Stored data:
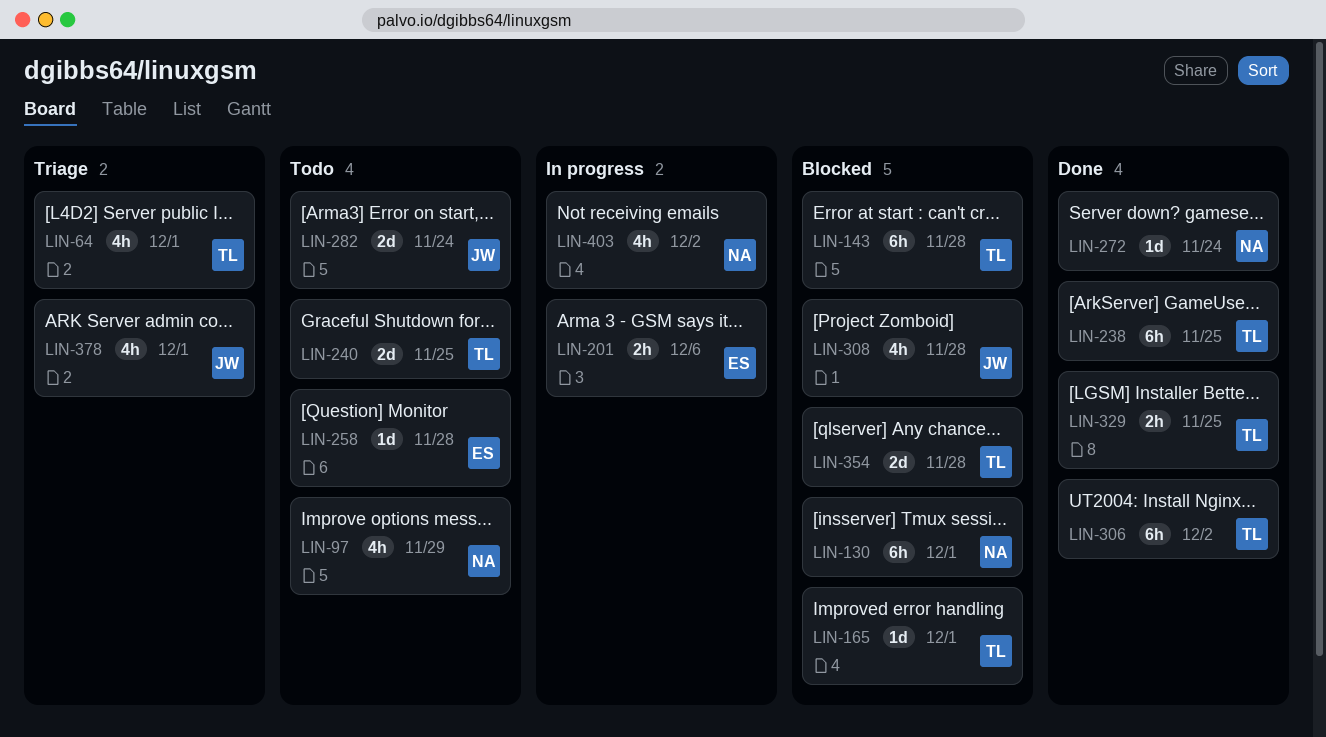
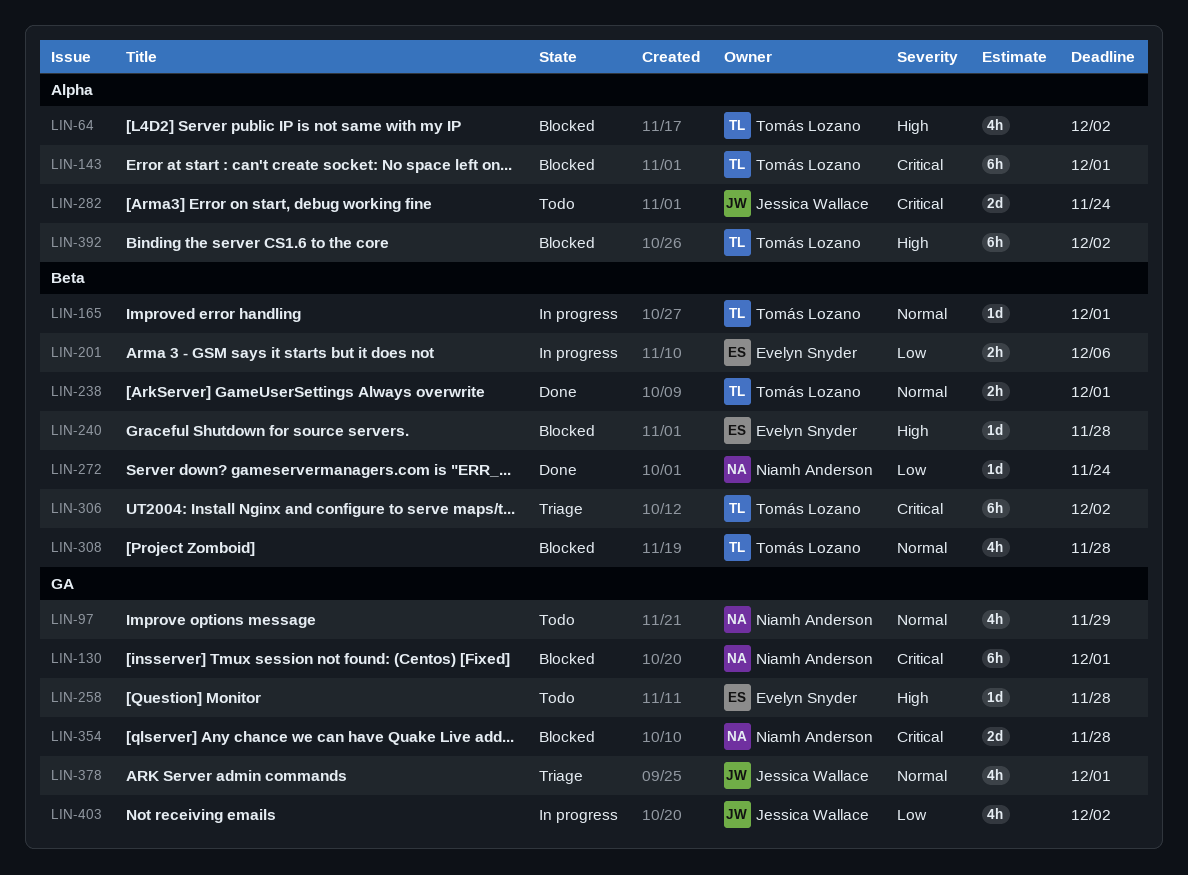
LIN-64, status: Triage -> Blocked
LIN-64, due: Dec 1 -> Dec 2
LIN-143, due: Nov 28 -> Dec 1
LIN-165, status: Blocked -> In progress
LIN-238, estimate: 6h -> 2h
LIN-238, due: Nov 25 -> Dec 1
LIN-240, status: Todo -> Blocked
LIN-240, owner: Tomás Lozano -> Evelyn Snyder
LIN-240, estimate: 2d -> 1d
LIN-240, due: Nov 25 -> Nov 28
LIN-306, status: Done -> Triage
LIN-308, owner: Jessica Wallace -> Tomás Lozano
LIN-329: present -> none
LIN-354, owner: Tomás Lozano -> Niamh Anderson
LIN-392: none -> present
LIN-403, owner: Niamh Anderson -> Jessica Wallace

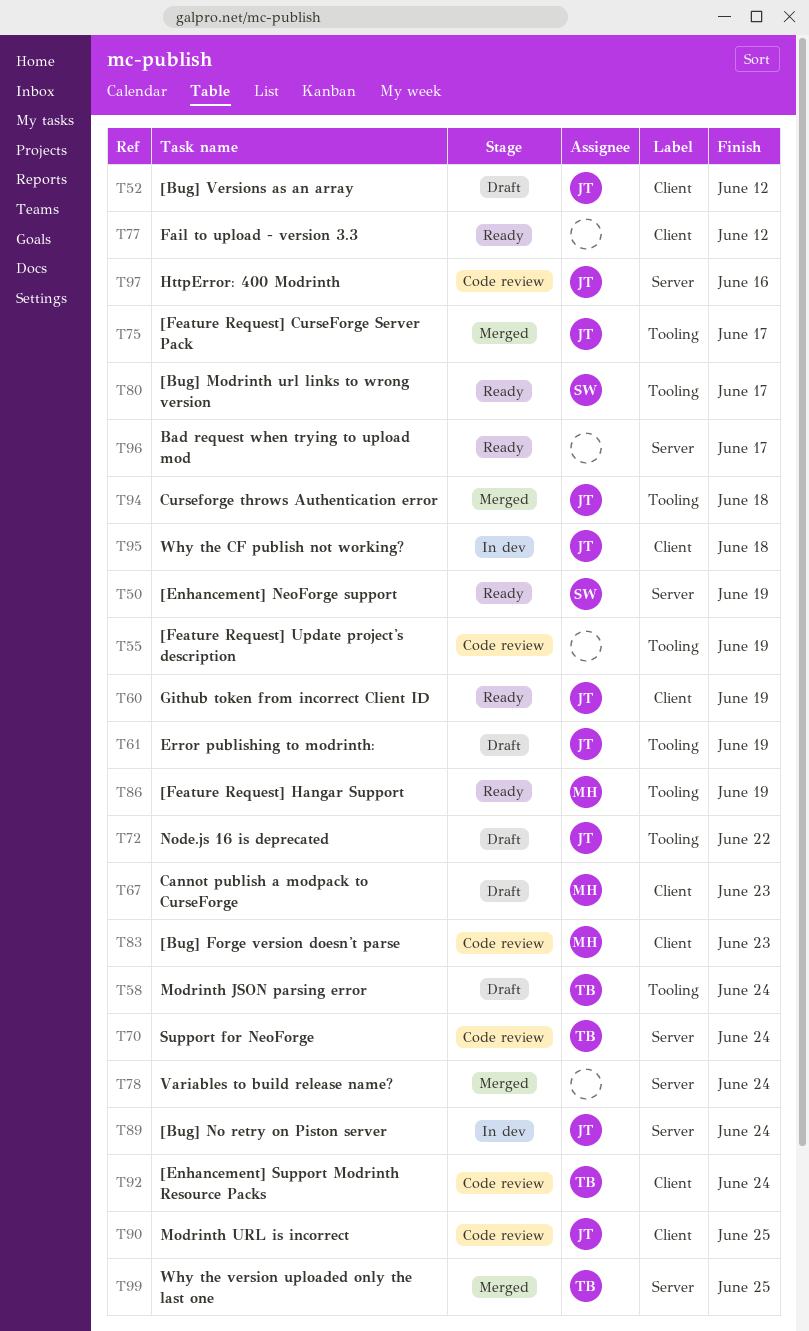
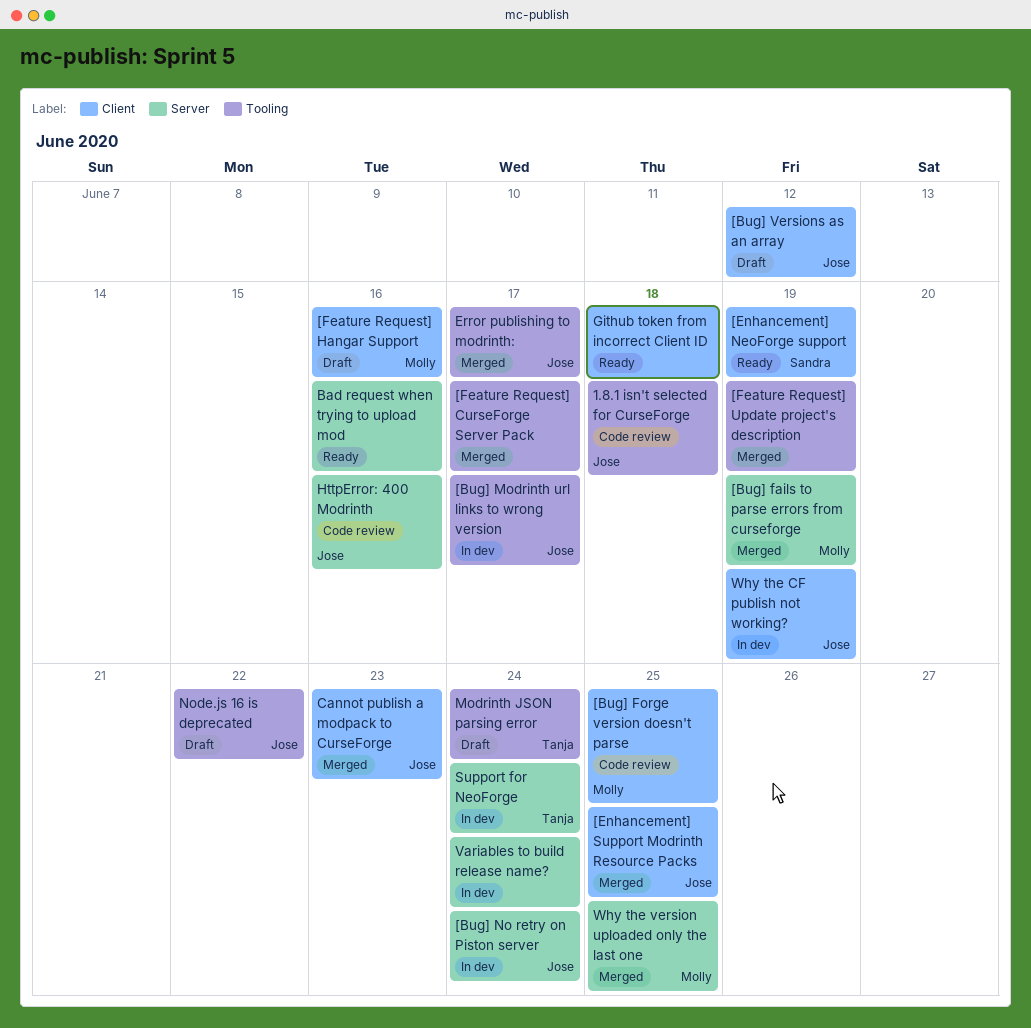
1.8.1 isn't selected for CurseForge: none -> present
[Bug] fails to parse errors from curseforge: none -> present
[Bug] Forge version doesn't parse, due: Jun 23 -> Jun 25
[Bug] Modrinth url links to wrong version, status: Ready -> In dev
[Bug] Modrinth url links to wrong version, owner: Sandra -> Jose
[Enhancement] NeoForge support, label: Server -> Client
[Enhancement] Support Modrinth Resource Packs, status: Code review -> Merged
[Enhancement] Support Modrinth Resource Packs, owner: Tanja -> Jose
[Enhancement] Support Modrinth Resource Packs, due: Jun 24 -> Jun 25
[Feature Request] CurseForge Server Pack, owner: Jose -> none
[Feature Request] Hangar Support, status: Ready -> Draft
[Feature Request] Hangar Support, label: Tooling -> Client
[Feature Request] Hangar Support, due: Jun 19 -> Jun 16
[Feature Request] Update project's description, status: Code review -> Merged
Bad request when trying to upload mod, due: Jun 17 -> Jun 16
Cannot publish a modpack to CurseForge, status: Draft -> Merged
Cannot publish a modpack to CurseForge, owner: Molly -> Jose
Curseforge throws Authentication error: present -> none
Error publishing to modrinth:, status: Draft -> Merged
Error publishing to modrinth:, due: Jun 19 -> Jun 17
Fail to upload - version 3.3: present -> none
Github token from incorrect Client ID, owner: Jose -> none
Github token from incorrect Client ID, due: Jun 19 -> Jun 18
Modrinth URL is incorrect: present -> none
Support for NeoForge, status: Code review -> In dev
Variables to build release name?, status: Merged -> In dev
Why the CF publish not working?, due: Jun 18 -> Jun 19
Why the version uploaded only the last one, owner: Tanja -> Molly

Job: Repeat the records in full and exactly, leaving every picture out.

Answer section:
LIN-64, status: Triage -> Blocked
LIN-64, due: Dec 1 -> Dec 2
LIN-143, due: Nov 28 -> Dec 1
LIN-165, status: Blocked -> In progress
LIN-238, estimate: 6h -> 2h
LIN-238, due: Nov 25 -> Dec 1
LIN-240, status: Todo -> Blocked
LIN-240, owner: Tomás Lozano -> Evelyn Snyder
LIN-240, estimate: 2d -> 1d
LIN-240, due: Nov 25 -> Nov 28
LIN-306, status: Done -> Triage
LIN-308, owner: Jessica Wallace -> Tomás Lozano
LIN-329: present -> none
LIN-354, owner: Tomás Lozano -> Niamh Anderson
LIN-392: none -> present
LIN-403, owner: Niamh Anderson -> Jessica Wallace

1.8.1 isn't selected for CurseForge: none -> present
[Bug] fails to parse errors from curseforge: none -> present
[Bug] Forge version doesn't parse, due: Jun 23 -> Jun 25
[Bug] Modrinth url links to wrong version, status: Ready -> In dev
[Bug] Modrinth url links to wrong version, owner: Sandra -> Jose
[Enhancement] NeoForge support, label: Server -> Client
[Enhancement] Support Modrinth Resource Packs, status: Code review -> Merged
[Enhancement] Support Modrinth Resource Packs, owner: Tanja -> Jose
[Enhancement] Support Modrinth Resource Packs, due: Jun 24 -> Jun 25
[Feature Request] CurseForge Server Pack, owner: Jose -> none
[Feature Request] Hangar Support, status: Ready -> Draft
[Feature Request] Hangar Support, label: Tooling -> Client
[Feature Request] Hangar Support, due: Jun 19 -> Jun 16
[Feature Request] Update project's description, status: Code review -> Merged
Bad request when trying to upload mod, due: Jun 17 -> Jun 16
Cannot publish a modpack to CurseForge, status: Draft -> Merged
Cannot publish a modpack to CurseForge, owner: Molly -> Jose
Curseforge throws Authentication error: present -> none
Error publishing to modrinth:, status: Draft -> Merged
Error publishing to modrinth:, due: Jun 19 -> Jun 17
Fail to upload - version 3.3: present -> none
Github token from incorrect Client ID, owner: Jose -> none
Github token from incorrect Client ID, due: Jun 19 -> Jun 18
Modrinth URL is incorrect: present -> none
Support for NeoForge, status: Code review -> In dev
Variables to build release name?, status: Merged -> In dev
Why the CF publish not working?, due: Jun 18 -> Jun 19
Why the version uploaded only the last one, owner: Tanja -> Molly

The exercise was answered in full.